Espèce emblématique de la faune locale, l’Œdicnème criard, mieux connu sous le nom de Touroulis, est un curieux oiseau aux yeux et pattes jaunes. Particulièrement discret le jour, – on ne le rencontre qu’à proximité de son nid construit à même le sol –, le Touroulis demeure malgré tout une espèce en danger. En 10 ans, la population, évaluée aujourd’hui à moins de 100 individus, a chuté de 40 %. À cela, plusieurs explications : "la disparition progressive de son habitat (urbanisation, fermeture des causses liée à l’abandon du pastoralisme), l’utilisation des pesticides, la baisse des populations d’insectes dont ils se nourrissent, sans compter les dérangements répétés lors de la nidification", explique la LPO.

Le Pitch

"Le touroulis, est notre fil conducteur, celui qui va nous permettre d’explorer les Causses justement. Ceux du dessus, la faune, la biodiversité et ceux du dessous, si je peux dire, avec ses cavités, ses gourgs, ses rivières souterraines. C’est un voyage sur et sous la surface de la terre."

Le tournage

"J’ai lancé ce projet voilà deux ans, explique le photographe. J’ai depuis enregistré des centaines d’heures de rush que je vais traiter dans les prochains mois. Le touroulis est un oiseau très discret qui demande de très longues approches qui ne sont malheureusement pas tout le temps couronnées de succès. C’est un long travail, fastidieux mais qui m’apporte énormément de joie. Je ne me plains pas, je suis d’ailleurs incapable de passer plus de deux heures chez moi."

Côté calendrier, Touroulis, dont la sortie était initialement prévue dans le courant de l’année 2020, pourrait n’être diffusé qu’en 2021. "Le Covid a chamboulé beaucoup de choses et j’attends encore de capter quelques images avant de lancer la post-production."

Patience

Si la patience est le maître mot de ce travail, la solitude va avec : "Je travaillais avec des amis au tout début, mais plus personne ne veut m’accompagner, plaisante le cameraman.
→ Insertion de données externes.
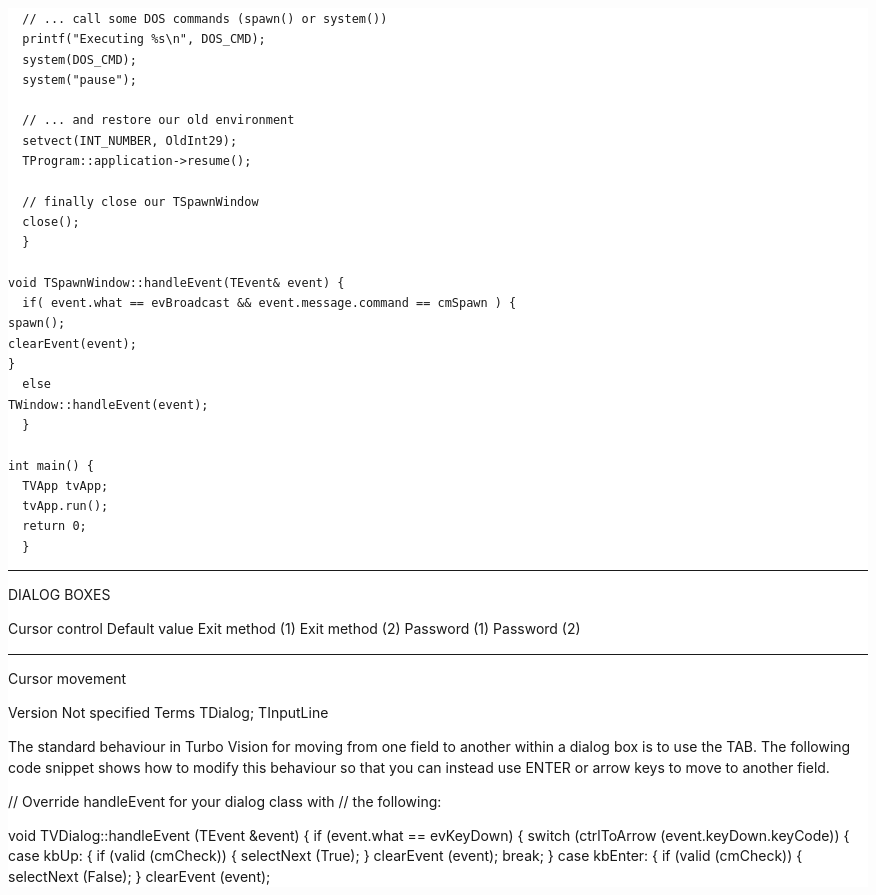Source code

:       // ... call some DOS commands (spawn() or system())
      printf("Executing %s\n", DOS_CMD);
      system(DOS_CMD);
      system("pause");
      
      // ... and restore our old environment
      setvect(INT_NUMBER, OldInt29);
      TProgram::application->resume();

      // finally close our TSpawnWindow
	  close();
      }

    void TSpawnWindow::handleEvent(TEvent& event) {
      if( event.what == evBroadcast && event.message.command == cmSpawn ) {
	spawn();
	clearEvent(event);
	}
      else
	TWindow::handleEvent(event);
      }

    int main() {
      TVApp tvApp;
      tvApp.run();
      return 0;
      }

   -----------------------------------------------------------------------

   DIALOG BOXES

   Cursor control
   Default value
   Exit method (1)
   Exit method (2)
   Password (1)
   Password (2)

   -----------------------------------------------------------------------

   Cursor movement

   Version  Not specified
   Terms    TDialog; TInputLine

   The standard behaviour in Turbo Vision for moving from one field to
   another within a dialog box is to use the TAB. The following code
   snippet shows how to modify this behaviour so that you can instead use
   ENTER or arrow keys to move to another field.

   // Override handleEvent for your dialog class with
   // the following:

   void TVDialog::handleEvent (TEvent &event) {
   if (event.what == evKeyDown) {
      switch (ctrlToArrow (event.keyDown.keyCode)) {
	case kbUp: {
	    if (valid (cmCheck)) {
	       selectNext (True);
	       }
	    clearEvent (event);
	    break;
	    }
	 case kbEnter: {
	    if (valid (cmCheck)) {
	       selectNext (False);
	       }
	    clearEvent (event);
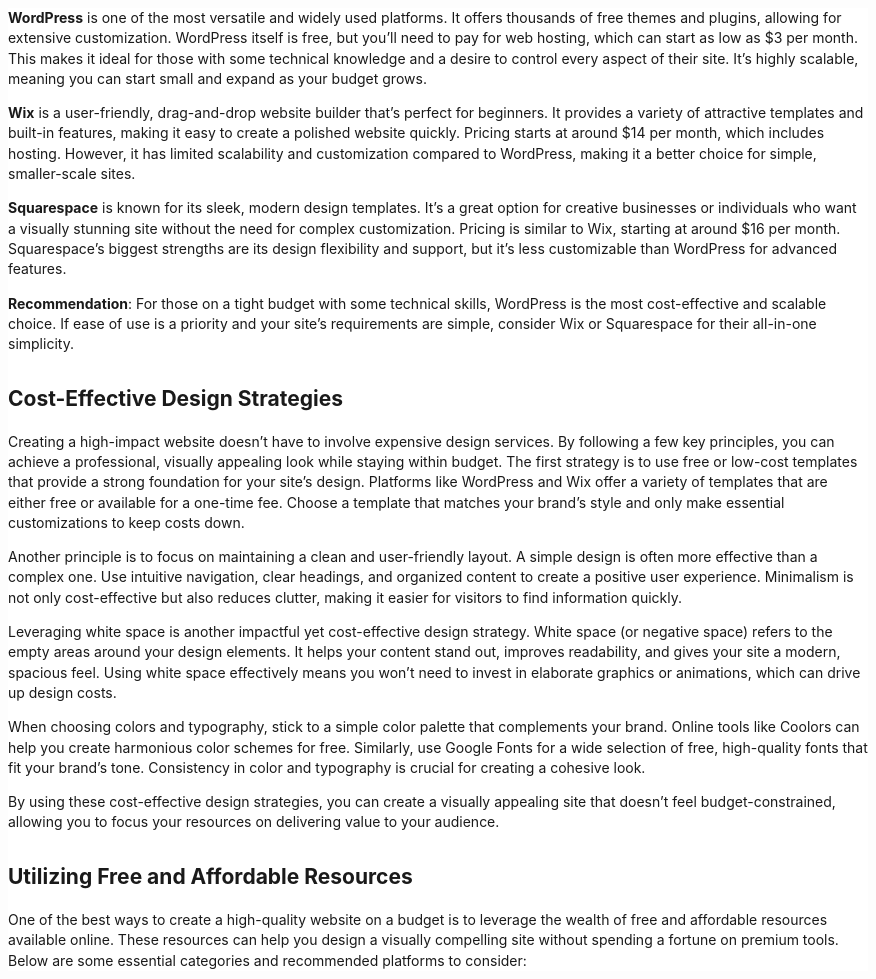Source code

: **WordPress** is one of the most versatile and widely used platforms. It offers thousands of free themes and plugins, allowing for extensive customization. WordPress itself is free, but you’ll need to pay for web hosting, which can start as low as $3 per month. This makes it ideal for those with some technical knowledge and a desire to control every aspect of their site. It’s highly scalable, meaning you can start small and expand as your budget grows.

**Wix** is a user-friendly, drag-and-drop website builder that’s perfect for beginners. It provides a variety of attractive templates and built-in features, making it easy to create a polished website quickly. Pricing starts at around $14 per month, which includes hosting. However, it has limited scalability and customization compared to WordPress, making it a better choice for simple, smaller-scale sites.

**Squarespace** is known for its sleek, modern design templates. It’s a great option for creative businesses or individuals who want a visually stunning site without the need for complex customization. Pricing is similar to Wix, starting at around $16 per month. Squarespace’s biggest strengths are its design flexibility and support, but it’s less customizable than WordPress for advanced features.

**Recommendation**: For those on a tight budget with some technical skills, WordPress is the most cost-effective and scalable choice. If ease of use is a priority and your site’s requirements are simple, consider Wix or Squarespace for their all-in-one simplicity.



## Cost-Effective Design Strategies

Creating a high-impact website doesn’t have to involve expensive design services. By following a few key principles, you can achieve a professional, visually appealing look while staying within budget. The first strategy is to use free or low-cost templates that provide a strong foundation for your site’s design. Platforms like WordPress and Wix offer a variety of templates that are either free or available for a one-time fee. Choose a template that matches your brand’s style and only make essential customizations to keep costs down.

Another principle is to focus on maintaining a clean and user-friendly layout. A simple design is often more effective than a complex one. Use intuitive navigation, clear headings, and organized content to create a positive user experience. Minimalism is not only cost-effective but also reduces clutter, making it easier for visitors to find information quickly.

Leveraging white space is another impactful yet cost-effective design strategy. White space (or negative space) refers to the empty areas around your design elements. It helps your content stand out, improves readability, and gives your site a modern, spacious feel. Using white space effectively means you won’t need to invest in elaborate graphics or animations, which can drive up design costs.

When choosing colors and typography, stick to a simple color palette that complements your brand. Online tools like Coolors can help you create harmonious color schemes for free. Similarly, use Google Fonts for a wide selection of free, high-quality fonts that fit your brand’s tone. Consistency in color and typography is crucial for creating a cohesive look.

By using these cost-effective design strategies, you can create a visually appealing site that doesn’t feel budget-constrained, allowing you to focus your resources on delivering value to your audience.


## Utilizing Free and Affordable Resources

One of the best ways to create a high-quality website on a budget is to leverage the wealth of free and affordable resources available online. These resources can help you design a visually compelling site without spending a fortune on premium tools. Below are some essential categories and recommended platforms to consider:
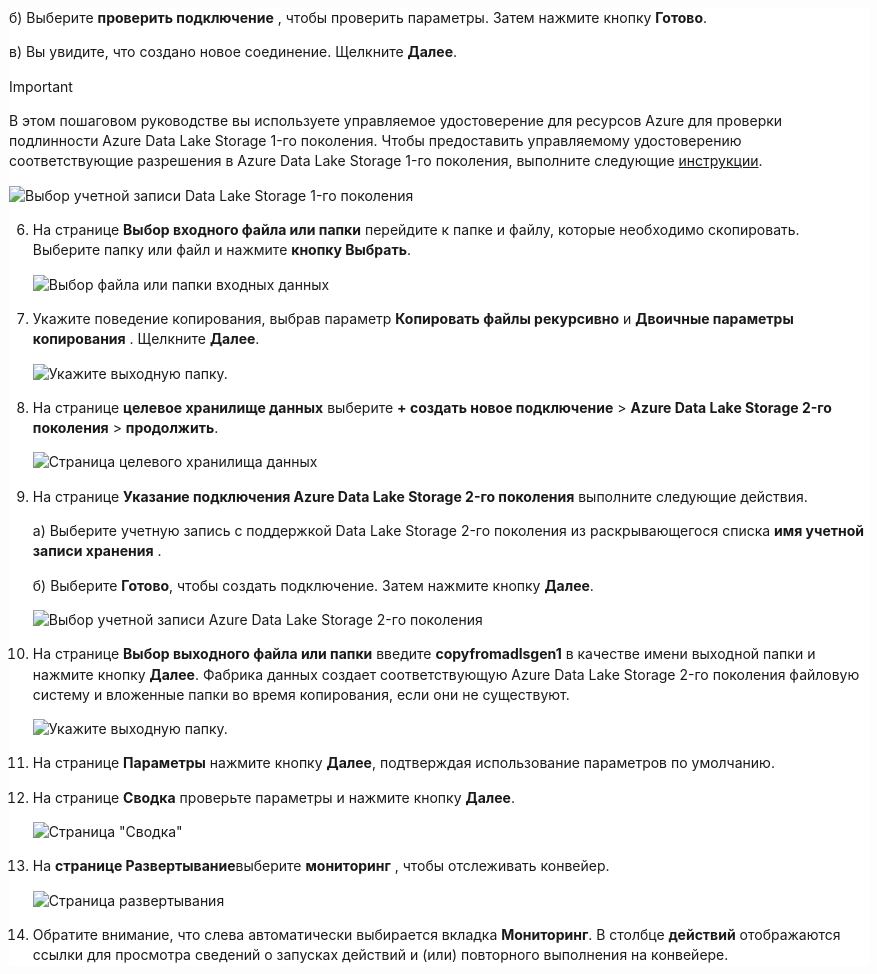    б) Выберите **проверить подключение** , чтобы проверить параметры. Затем нажмите кнопку **Готово**.
  
   в) Вы увидите, что создано новое соединение. Щелкните **Далее**.
   
   > [!IMPORTANT]
   > В этом пошаговом руководстве вы используете управляемое удостоверение для ресурсов Azure для проверки подлинности Azure Data Lake Storage 1-го поколения. Чтобы предоставить управляемому удостоверению соответствующие разрешения в Azure Data Lake Storage 1-го поколения, выполните следующие [инструкции](connector-azure-data-lake-store.md#managed-identity).
   
   ![Выбор учетной записи Data Lake Storage 1-го поколения](./media/load-azure-data-lake-storage-gen2-from-gen1/specify-adls-gen1-account.png)
      
6. На странице **Выбор входного файла или папки** перейдите к папке и файлу, которые необходимо скопировать. Выберите папку или файл и нажмите **кнопку Выбрать**.

    ![Выбор файла или папки входных данных](./media/load-azure-data-lake-storage-gen2-from-gen1/choose-input-folder.png)

7. Укажите поведение копирования, выбрав параметр **Копировать файлы рекурсивно** и **Двоичные параметры копирования** . Щелкните **Далее**.

    ![Укажите выходную папку.](./media/load-azure-data-lake-storage-gen2-from-gen1/specify-binary-copy.png)
    
8. На странице **целевое хранилище данных** выберите **+ создать новое подключение** > **Azure Data Lake Storage 2-го поколения** > **продолжить**.

    ![Страница целевого хранилища данных](./media/load-azure-data-lake-storage-gen2-from-gen1/destination-data-storage-page.png)

9. На странице **Указание подключения Azure Data Lake Storage 2-го поколения** выполните следующие действия.

   а) Выберите учетную запись с поддержкой Data Lake Storage 2-го поколения из раскрывающегося списка **имя учетной записи хранения** .
   
   б) Выберите **Готово**, чтобы создать подключение. Затем нажмите кнопку **Далее**.
   
   ![Выбор учетной записи Azure Data Lake Storage 2-го поколения](./media/load-azure-data-lake-storage-gen2-from-gen1/specify-adls-gen2-account.png)

10. На странице **Выбор выходного файла или папки** введите **copyfromadlsgen1** в качестве имени выходной папки и нажмите кнопку **Далее**. Фабрика данных создает соответствующую Azure Data Lake Storage 2-го поколения файловую систему и вложенные папки во время копирования, если они не существуют.

    ![Укажите выходную папку.](./media/load-azure-data-lake-storage-gen2-from-gen1/specify-adls-gen2-path.png)

11. На странице **Параметры** нажмите кнопку **Далее**, подтверждая использование параметров по умолчанию.

12. На странице **Сводка** проверьте параметры и нажмите кнопку **Далее**.

    ![Страница "Сводка"](./media/load-azure-data-lake-storage-gen2-from-gen1/copy-summary.png)
13. На **странице Развертывание**выберите **мониторинг** , чтобы отслеживать конвейер.

    ![Страница развертывания](./media/load-azure-data-lake-storage-gen2-from-gen1/deployment-page.png)
14. Обратите внимание, что слева автоматически выбирается вкладка **Мониторинг**. В столбце **действий** отображаются ссылки для просмотра сведений о запусках действий и (или) повторного выполнения на конвейере.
La raison : "Je peux passer 4 heures à attendre sans que rien ne se passe. Tout le monde n’a pas cette patience."

Un précurseur

Dans le petit village de Salles-la-source, il est connu comme le loup blanc. Et pour cause. Employé communal, Denis Poracchia a été un des premiers photographes à explorer l’élément liquide. C’était il y a 25 ans : "À cette époque, la prise de vue sous-marine était réservée à quelques-uns… Le matériel était encore très rare, donc hors de prix. Je me souviens avoir fabriqué mon caisson étanche en plexiglas. Avec un robinet et une fourchette pour dérouler la pellicule. C’était une autre époque."